それにもかかわらず株価が買われた理由は、ひとえに「受注動向」と「今後の見通し」が市場予想を上回るほど強力だったからです。
足元の業績は弱くとも、今後が確実に良くなるという確信が投資家に伝わった決算であったと言えます。
<過去3年間で最高の受注額を記録>
今回の決算で最も注目すべきは、四半期ごとの受注推移です。
直近の第4四半期における受注額は1524億円に達し、これは過去3年間の推移を見ても最高の水準となっています。

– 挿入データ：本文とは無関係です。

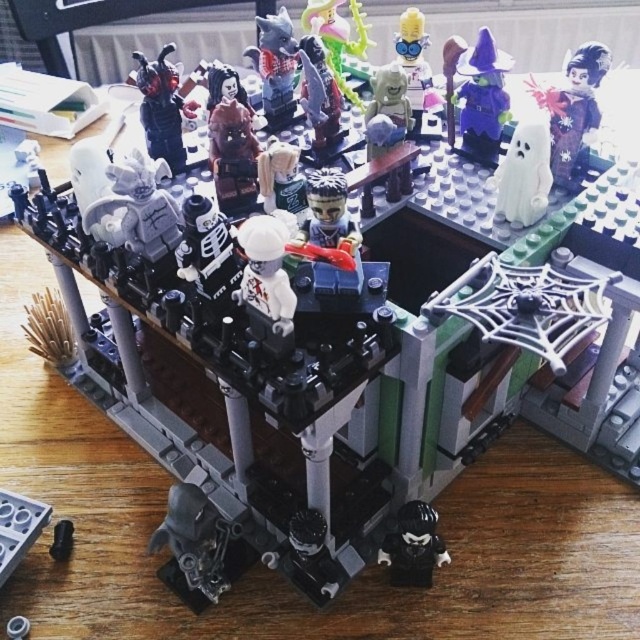
Question: Which of the following is the farthest from the observer?

Choices:
 (A) white matte ghost at upper right
 (B) black plastic figure at lower center
 (C) purple matte wizard hat at upper right

Answer: (C)

Question: Can you confirm if white matte ghost at upper right is positioned below black plastic figure at lower center?

Choices:
 (A) no
 (B) yes

Answer: (A)

Question: Which point is farther to the camera?

Choices:
 (A) (444, 72)
 (B) (531, 147)
 (C) (396, 538)
 (D) (264, 284)

Answer: (A)

Question: Which of the following is the closest to the observer?

Choices:
 (A) (467, 108)
 (B) (268, 253)
 (C) (278, 68)
 (D) (420, 536)

Answer: (B)

Question: Can you confirm if purple matte wizard hat at upper right is positioned to the left of white matte minifigure at center?

Choices:
 (A) no
 (B) yes

Answer: (A)

Question: Is white matte minifigure at center bigger than black plastic figure at lower center?

Choices:
 (A) no
 (B) yes

Answer: (B)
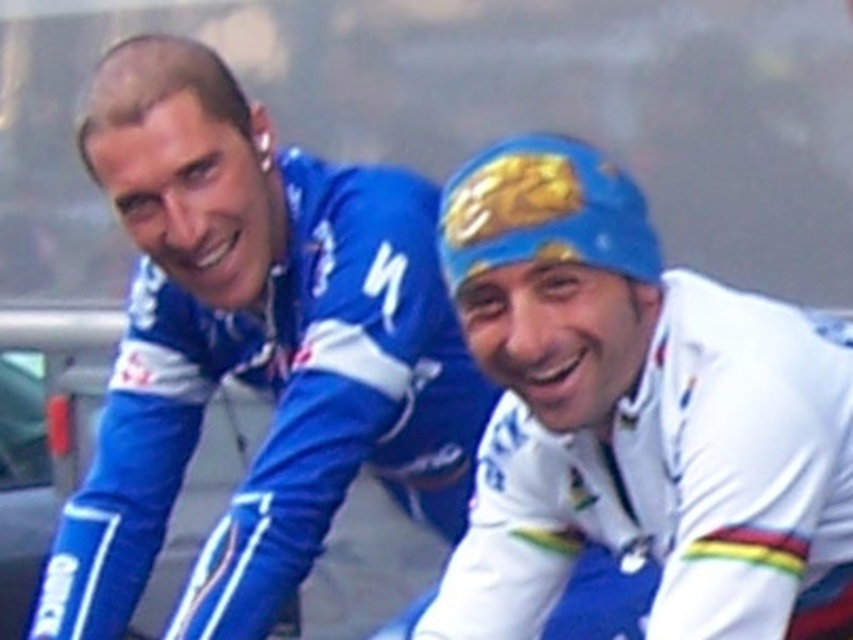
Question: From the image, what is the correct spatial relationship of matte blue jersey at upper left in relation to white glossy jersey at center?

Choices:
 (A) right
 (B) left

Answer: (B)

Question: Among these points, which one is farthest from the camera?

Choices:
 (A) (453, 561)
 (B) (421, 404)

Answer: (B)

Question: Does matte blue jersey at upper left appear under white glossy jersey at center?

Choices:
 (A) yes
 (B) no

Answer: (B)

Question: Which object appears closest to the camera in this image?

Choices:
 (A) matte blue jersey at upper left
 (B) white glossy jersey at center

Answer: (B)

Question: Is matte blue jersey at upper left behind white glossy jersey at center?

Choices:
 (A) yes
 (B) no

Answer: (A)

Question: Which object appears farthest from the camera in this image?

具体的に何が伸びているのかを分解してみると、モーターの動きを精密に制御する「モーションコントロール」と、設備全体を統合的に稼働させるための制御システムを扱う「システムエンジニアリング」の二つの事業が、明確な増加傾向を示しています。
全社ベースで見ても、前年同期比でプラス20%、前四半期比でもプラス10%の受注増となっており、業績の底打ちと反転の兆しがはっきりと見て取れます。
<中国停滞と米州の躍進>
受注の地域別内訳を見ると、これまでの常識を覆す変化が起きています。
かつての安川電機といえば、中国市場での受注額が極めて大きかったのですが、この3年間を振り返ると中国向けの伸びは停滞しています。
その代わりに爆発的な伸びを見せているのが「米州(アメリカ)」市場です。最新の受注額のうち452億円が米州となっており、地域別で見てもその好調ぶりが際立っています。
米州市場を牽引するAI時代に向けた巨大インフラ投資
なぜ今、アメリカでこれほどまでの需要が生まれているのでしょうか。
決算短信に記載された経営環境を見ると、一般産業分野に加えて、データセンター向けの空調関連、オイル・ガス関連、そして太陽光発電用のパワーコンディショナを中心とした需要が拡大基調にあることが分かります。
これらは一見バラバラの要因に見えますが、実態は「AI時代のインフラ投資」という一本の線で繋がっています。